Non so se è tutto vero, ma se fosse vera solo la metà ostinarsi a usare contenitori paragonabili ai miei tupperware sarebbe da criminali. Non parliamo poi del ghiaccio che si è rivelato insufficiente, non parliamo del ghiaccio secco che è stato aggiunto. Dell’assenso a procedere in sala operatoria, non proprio espresso ma forse solo percepito.

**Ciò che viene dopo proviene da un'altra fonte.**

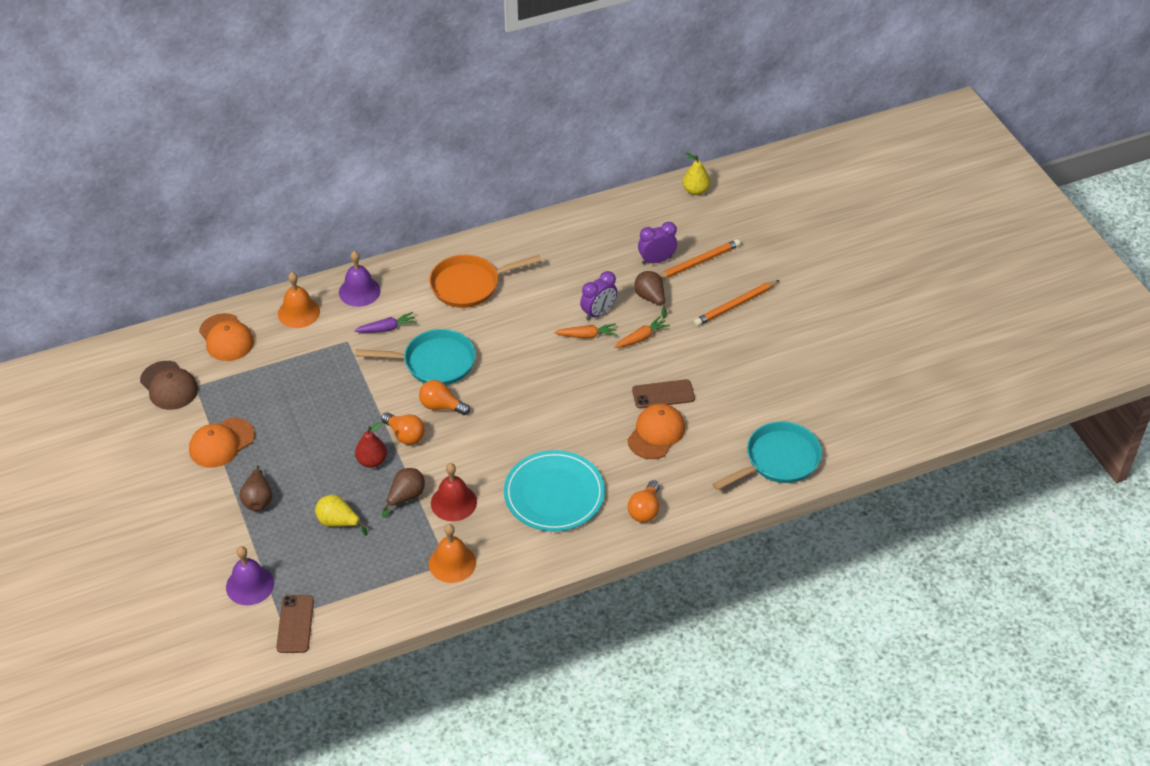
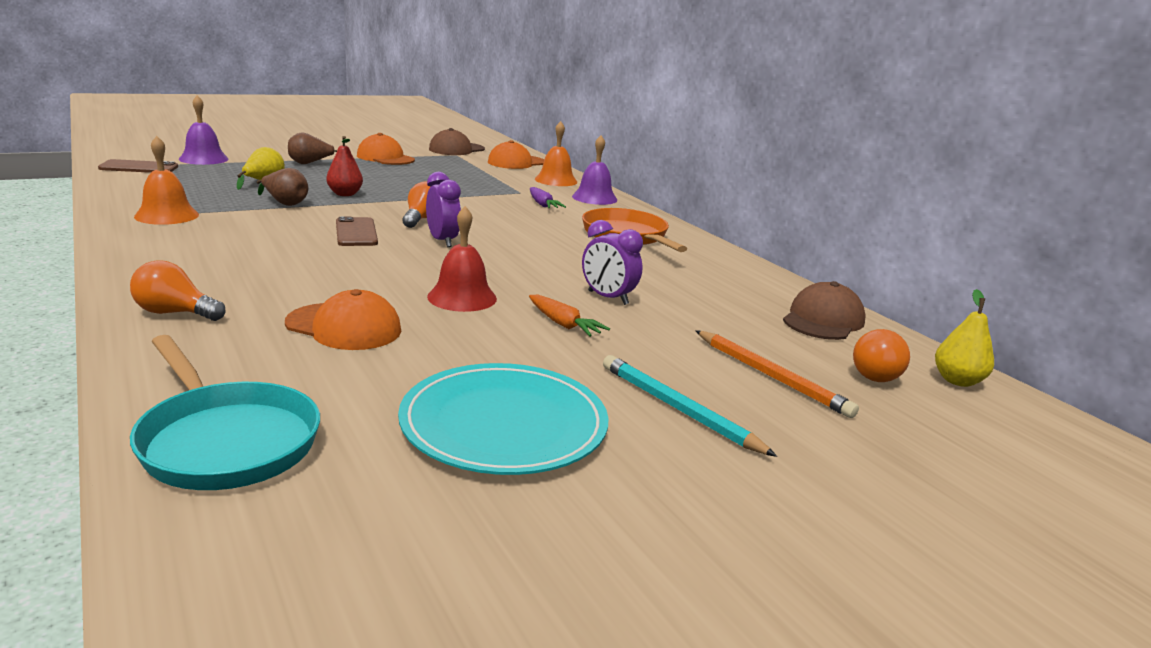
camera: 80 degrees right, 25 degrees down
turquoise pan [355,329,476,385] -> none
orange light bulb [381,412,425,445] -> orange light bulb moved to [853,329,910,382]
red bell [431,463,477,521] -> red bell moved to [427,206,497,312]
turquoise plate [504,450,605,531] -> turquoise plate moved to [398,363,609,475]
orange carrot [554,323,617,338] -> none
brown phone [632,379,695,409] -> brown phone moved to [336,217,378,246]
brown pear [634,271,667,319] -> none
purple clock [638,222,677,265] -> purple clock moved to [426,172,461,247]
orange pencil [694,280,780,326] -> turquoise pencil [603,355,777,457]
none -> brown cap [783,281,866,340]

Mi viene in mente il countdown che precede il lancio dei missili. Non serve a far salire la suspense, come qualcuno potrebbe credere, non è servito a ispirare la meravigliosa Space Oddity di David Bowie. A ogni numero che si scala corrisponde la verifica di qualche parametro necessario al successo della missione. Se qualcosa non va il conto alla rovescia si interrompe, si provvede a un ripristino. Quante volte si sarebbe dovuto fermare il countdown per questo bambino, quante volte.
Una catena di errori, pressappochismo, superficialità ha portato ieri alla sua morte in conseguenza del trapianto che avrebbe dovuto, al contrario, salvarlo. Non lo ha ucciso la malattia, ma la cura.

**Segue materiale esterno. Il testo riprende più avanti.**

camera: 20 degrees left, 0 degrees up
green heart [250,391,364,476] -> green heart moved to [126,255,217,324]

Le responsabilità individuali saranno accertate e giustizia, forse, sarà fatta, come amiamo ripeterci. Il Paese, che si divide su tutto, si è ricompattato in questo grande rituale della solidarietà alla famiglia, preghiera per il bambino, in questo lavacro collettivo che ci fa sentire più umani mentre si mescolano dolore e spettacolo, bollettini e scoop, e ci si ritrova intorno alla definizione lacrimevole e ottocentesca di “cuore bruciato”.
Credo molto nella responsabilità dei singoli e non mi piace usare argomenti generali per giustificare le colpe personali. Ma le responsabilità della morte di Domenico non sono solo individuali, sono anche sistemiche. La nostra sanità pubblica che era tra le migliori al mondo è la stessa che lo ha curato per due anni e non ha saputo proteggerlo nel momento per lui più importante. Questo caso è anche sintomatico dello stato attuale del nostro sistema sanitario.
Il cuore è nel nostro immaginario il più nobile e vitale degli organi. Un cuore pediatrico, poi, è sacro. Sono rari ed è giusto così, perché i bambini non dovrebbero mai morire. Neanche quelli che ricevono un cuore.